■ EXTRACT
Question

In Young’s double slit experiment performed using a monochromatic light of wavelength λ, when a glass plate (μ = 1.5) of thickness xλ is introduced in the path of the one of the interfering beams, the intensity at the position where the central maximum occurred previously remains unchanged. The value of x will be:

• A. 3
• B. 2
• C. 1.5
• D. 0.5

Answer 1

The Correct Option is B

In Young's double slit experiment, when a glass plate is introduced in the path of one of the beams, it causes an additional path difference due to the change in optical path length. This can result in a shift of the interference pattern.

The formula for the optical path difference introduced by a glass plate is given by:

\(\Delta = (\mu - 1) t\) 

where \(\mu\) is the refractive index of the glass plate and \(t\) is its thickness.

For the intensity at the original central maximum to remain unchanged, the introduced path difference \(\Delta\) must be an integral multiple of the wavelength \(\lambda\). Therefore:

\((\mu - 1) t = n\lambda\)

■ PROBLEMS TO WORK ON
A: Condense the paragraph beginning "In Young's double slit experiment, when a glass plate" from the double slit solution into a single shorter sentence that keeps its main facts.
B: Pick up the worked solution on the glass plate in Young's double slit experiment from where it stops.

■ AVAILABLE DATA
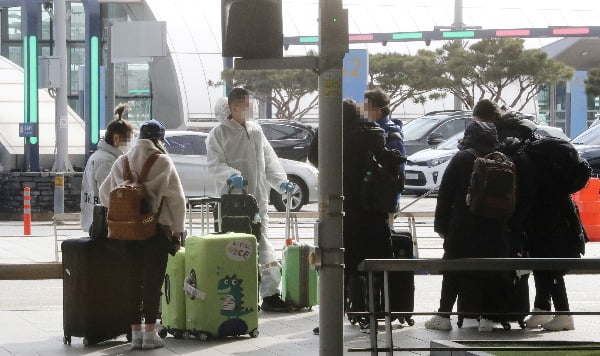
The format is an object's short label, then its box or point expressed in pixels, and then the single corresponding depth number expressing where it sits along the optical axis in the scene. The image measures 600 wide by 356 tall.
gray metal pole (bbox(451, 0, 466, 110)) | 52.91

■ ANSWERS GIVEN
A: In Young's double slit experiment, a glass plate placed in the path of one beam changes the optical path length, adding a path difference that can shift the interference pattern.

B:
Given: \(\mu = 1.5\) and \(t = x\lambda\).

So, substituting these values, we have:

\(((1.5 - 1) x\lambda) = n\lambda\)

This simplifies to:

\(0.5x\lambda = \lambda\)

Cancelling \(\lambda\) from both sides, we get:

\(0.5x = 1\)

Thus, \(x = \frac{1}{0.5} = 2\)

Therefore, the value of \(x\) is 2, which corresponds to the condition given in the problem statement.

Answer 2

The correct answer is (B) : 2
For the intensity to remain same the position must be of a maxima so path difference must be nλ so
(1.5 – 1)xλ = nλ
x = 2n (n = 0, 1, 2 …)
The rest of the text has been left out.